*Work to do*:
From the listing below, copy out every line that contains the string "position".

*Stored rows*:
***
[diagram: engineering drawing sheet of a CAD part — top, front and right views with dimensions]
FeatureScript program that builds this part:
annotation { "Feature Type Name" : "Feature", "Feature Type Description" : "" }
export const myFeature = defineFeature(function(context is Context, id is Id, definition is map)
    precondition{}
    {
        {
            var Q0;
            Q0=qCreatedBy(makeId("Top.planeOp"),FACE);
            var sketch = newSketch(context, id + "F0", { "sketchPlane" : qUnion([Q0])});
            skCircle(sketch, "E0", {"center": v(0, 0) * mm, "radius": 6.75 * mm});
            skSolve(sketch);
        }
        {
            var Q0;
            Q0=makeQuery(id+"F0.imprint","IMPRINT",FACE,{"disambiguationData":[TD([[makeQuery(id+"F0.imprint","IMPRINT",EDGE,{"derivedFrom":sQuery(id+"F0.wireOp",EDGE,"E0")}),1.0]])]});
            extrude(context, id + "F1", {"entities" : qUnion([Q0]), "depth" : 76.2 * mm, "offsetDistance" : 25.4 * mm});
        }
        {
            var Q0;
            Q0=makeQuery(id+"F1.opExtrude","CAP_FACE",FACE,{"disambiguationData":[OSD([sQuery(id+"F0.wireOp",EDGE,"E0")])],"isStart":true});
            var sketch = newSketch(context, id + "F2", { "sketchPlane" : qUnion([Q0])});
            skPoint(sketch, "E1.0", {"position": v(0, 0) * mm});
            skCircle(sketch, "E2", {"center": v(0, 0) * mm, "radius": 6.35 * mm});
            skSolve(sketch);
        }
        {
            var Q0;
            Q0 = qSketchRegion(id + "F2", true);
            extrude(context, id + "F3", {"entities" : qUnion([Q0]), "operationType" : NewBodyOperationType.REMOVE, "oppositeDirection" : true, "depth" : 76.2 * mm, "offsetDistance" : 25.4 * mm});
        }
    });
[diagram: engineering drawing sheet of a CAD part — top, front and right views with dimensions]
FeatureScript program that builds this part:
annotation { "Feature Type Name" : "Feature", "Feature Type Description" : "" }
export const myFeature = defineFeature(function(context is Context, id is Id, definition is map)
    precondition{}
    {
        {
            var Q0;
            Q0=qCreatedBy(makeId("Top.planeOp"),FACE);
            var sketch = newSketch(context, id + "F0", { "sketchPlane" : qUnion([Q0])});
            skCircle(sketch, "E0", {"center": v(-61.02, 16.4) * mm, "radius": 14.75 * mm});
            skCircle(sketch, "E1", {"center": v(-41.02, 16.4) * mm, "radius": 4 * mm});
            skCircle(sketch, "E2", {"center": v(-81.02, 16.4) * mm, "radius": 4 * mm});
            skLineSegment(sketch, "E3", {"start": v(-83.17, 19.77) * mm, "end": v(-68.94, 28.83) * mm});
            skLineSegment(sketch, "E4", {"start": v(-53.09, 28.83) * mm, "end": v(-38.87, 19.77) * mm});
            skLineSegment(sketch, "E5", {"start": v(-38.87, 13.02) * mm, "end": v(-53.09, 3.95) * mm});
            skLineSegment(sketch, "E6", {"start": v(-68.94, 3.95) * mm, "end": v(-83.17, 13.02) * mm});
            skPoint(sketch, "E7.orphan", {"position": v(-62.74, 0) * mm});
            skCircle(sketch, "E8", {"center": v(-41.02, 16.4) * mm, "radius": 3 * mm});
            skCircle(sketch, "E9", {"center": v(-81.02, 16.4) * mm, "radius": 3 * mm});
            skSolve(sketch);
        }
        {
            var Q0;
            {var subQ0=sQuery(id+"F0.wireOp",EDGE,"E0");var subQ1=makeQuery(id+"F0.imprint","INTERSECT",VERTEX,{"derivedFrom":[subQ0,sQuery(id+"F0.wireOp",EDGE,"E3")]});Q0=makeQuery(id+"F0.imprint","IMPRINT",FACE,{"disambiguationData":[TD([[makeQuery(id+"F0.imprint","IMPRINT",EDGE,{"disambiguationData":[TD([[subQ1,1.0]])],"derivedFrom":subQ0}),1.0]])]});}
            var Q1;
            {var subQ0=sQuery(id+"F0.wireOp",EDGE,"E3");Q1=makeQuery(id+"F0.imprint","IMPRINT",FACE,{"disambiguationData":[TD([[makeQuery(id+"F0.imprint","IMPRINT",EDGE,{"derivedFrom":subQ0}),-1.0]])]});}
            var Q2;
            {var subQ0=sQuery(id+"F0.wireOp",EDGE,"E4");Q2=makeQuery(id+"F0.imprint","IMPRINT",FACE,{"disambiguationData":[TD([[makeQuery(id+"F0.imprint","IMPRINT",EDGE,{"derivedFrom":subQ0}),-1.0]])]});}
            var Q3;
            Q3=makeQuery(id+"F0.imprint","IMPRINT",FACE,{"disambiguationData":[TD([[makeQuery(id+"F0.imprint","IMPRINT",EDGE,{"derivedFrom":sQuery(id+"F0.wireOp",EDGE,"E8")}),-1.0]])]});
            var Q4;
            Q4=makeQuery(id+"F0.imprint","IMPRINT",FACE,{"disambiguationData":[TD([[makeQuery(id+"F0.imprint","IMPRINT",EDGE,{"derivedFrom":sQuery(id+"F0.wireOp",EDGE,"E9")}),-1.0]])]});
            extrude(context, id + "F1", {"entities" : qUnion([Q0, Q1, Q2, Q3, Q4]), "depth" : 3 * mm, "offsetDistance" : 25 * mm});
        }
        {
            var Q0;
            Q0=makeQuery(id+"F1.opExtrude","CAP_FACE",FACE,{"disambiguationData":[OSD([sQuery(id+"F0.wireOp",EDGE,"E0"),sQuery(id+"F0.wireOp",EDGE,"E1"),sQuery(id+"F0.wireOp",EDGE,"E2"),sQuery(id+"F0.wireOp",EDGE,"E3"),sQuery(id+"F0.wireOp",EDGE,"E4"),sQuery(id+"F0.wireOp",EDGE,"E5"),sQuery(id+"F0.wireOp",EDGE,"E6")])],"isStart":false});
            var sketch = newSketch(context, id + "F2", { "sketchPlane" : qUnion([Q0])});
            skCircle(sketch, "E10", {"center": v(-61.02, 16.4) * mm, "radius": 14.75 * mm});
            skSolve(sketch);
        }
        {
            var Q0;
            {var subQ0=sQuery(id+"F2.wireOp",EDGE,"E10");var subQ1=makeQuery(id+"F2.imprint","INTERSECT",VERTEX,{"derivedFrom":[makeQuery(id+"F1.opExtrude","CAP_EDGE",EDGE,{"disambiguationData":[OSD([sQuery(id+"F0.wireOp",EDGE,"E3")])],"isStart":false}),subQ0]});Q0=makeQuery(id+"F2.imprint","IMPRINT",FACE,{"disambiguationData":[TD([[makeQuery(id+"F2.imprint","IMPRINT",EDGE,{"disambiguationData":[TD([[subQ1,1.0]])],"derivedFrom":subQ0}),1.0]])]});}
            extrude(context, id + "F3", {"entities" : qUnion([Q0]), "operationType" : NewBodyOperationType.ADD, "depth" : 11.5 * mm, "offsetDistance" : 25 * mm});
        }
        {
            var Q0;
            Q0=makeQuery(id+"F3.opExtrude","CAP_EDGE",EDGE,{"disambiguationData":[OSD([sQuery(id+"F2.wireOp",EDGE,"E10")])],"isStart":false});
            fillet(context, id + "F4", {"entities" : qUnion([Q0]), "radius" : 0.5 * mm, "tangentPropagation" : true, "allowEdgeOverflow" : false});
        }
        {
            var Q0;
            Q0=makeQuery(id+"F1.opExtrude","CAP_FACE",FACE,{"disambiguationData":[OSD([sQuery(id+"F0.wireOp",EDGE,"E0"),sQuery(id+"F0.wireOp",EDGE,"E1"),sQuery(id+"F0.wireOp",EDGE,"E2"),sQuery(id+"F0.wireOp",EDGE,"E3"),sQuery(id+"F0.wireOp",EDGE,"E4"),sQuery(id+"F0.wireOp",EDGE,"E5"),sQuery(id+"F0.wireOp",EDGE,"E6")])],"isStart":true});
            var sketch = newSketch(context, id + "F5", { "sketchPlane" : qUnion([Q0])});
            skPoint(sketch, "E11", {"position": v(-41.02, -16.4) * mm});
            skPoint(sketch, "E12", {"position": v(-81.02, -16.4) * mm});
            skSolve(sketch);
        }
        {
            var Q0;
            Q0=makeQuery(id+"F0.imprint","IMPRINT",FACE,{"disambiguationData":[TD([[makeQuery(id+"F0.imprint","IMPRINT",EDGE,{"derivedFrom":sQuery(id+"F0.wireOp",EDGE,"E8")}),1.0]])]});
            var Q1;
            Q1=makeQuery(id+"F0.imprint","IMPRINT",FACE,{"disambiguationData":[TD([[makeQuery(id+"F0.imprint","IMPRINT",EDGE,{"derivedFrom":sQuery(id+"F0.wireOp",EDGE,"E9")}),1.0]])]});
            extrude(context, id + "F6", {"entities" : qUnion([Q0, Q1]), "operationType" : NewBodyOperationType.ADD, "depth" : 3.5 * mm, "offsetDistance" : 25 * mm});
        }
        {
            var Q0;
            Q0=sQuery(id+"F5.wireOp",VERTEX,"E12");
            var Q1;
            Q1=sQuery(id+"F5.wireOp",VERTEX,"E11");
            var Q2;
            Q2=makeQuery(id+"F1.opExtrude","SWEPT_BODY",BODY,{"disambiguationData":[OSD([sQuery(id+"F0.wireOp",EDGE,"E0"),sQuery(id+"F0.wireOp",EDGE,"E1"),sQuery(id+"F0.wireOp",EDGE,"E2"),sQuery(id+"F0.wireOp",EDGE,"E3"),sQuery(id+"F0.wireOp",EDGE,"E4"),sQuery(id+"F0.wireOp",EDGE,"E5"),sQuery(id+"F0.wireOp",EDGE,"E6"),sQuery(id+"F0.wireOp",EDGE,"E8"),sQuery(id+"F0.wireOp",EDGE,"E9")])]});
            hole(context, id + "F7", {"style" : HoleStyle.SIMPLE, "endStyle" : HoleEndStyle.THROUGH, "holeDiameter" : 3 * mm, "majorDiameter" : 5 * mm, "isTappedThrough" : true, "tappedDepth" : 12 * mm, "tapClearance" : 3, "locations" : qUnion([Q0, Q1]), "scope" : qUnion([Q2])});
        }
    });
***
*Reply to the exercise*:
            skPoint(sketch, "E1.0", {"position": v(0, 0) * mm});
            skPoint(sketch, "E7.orphan", {"position": v(-62.74, 0) * mm});
            skPoint(sketch, "E11", {"position": v(-41.02, -16.4) * mm});
            skPoint(sketch, "E12", {"position": v(-81.02, -16.4) * mm});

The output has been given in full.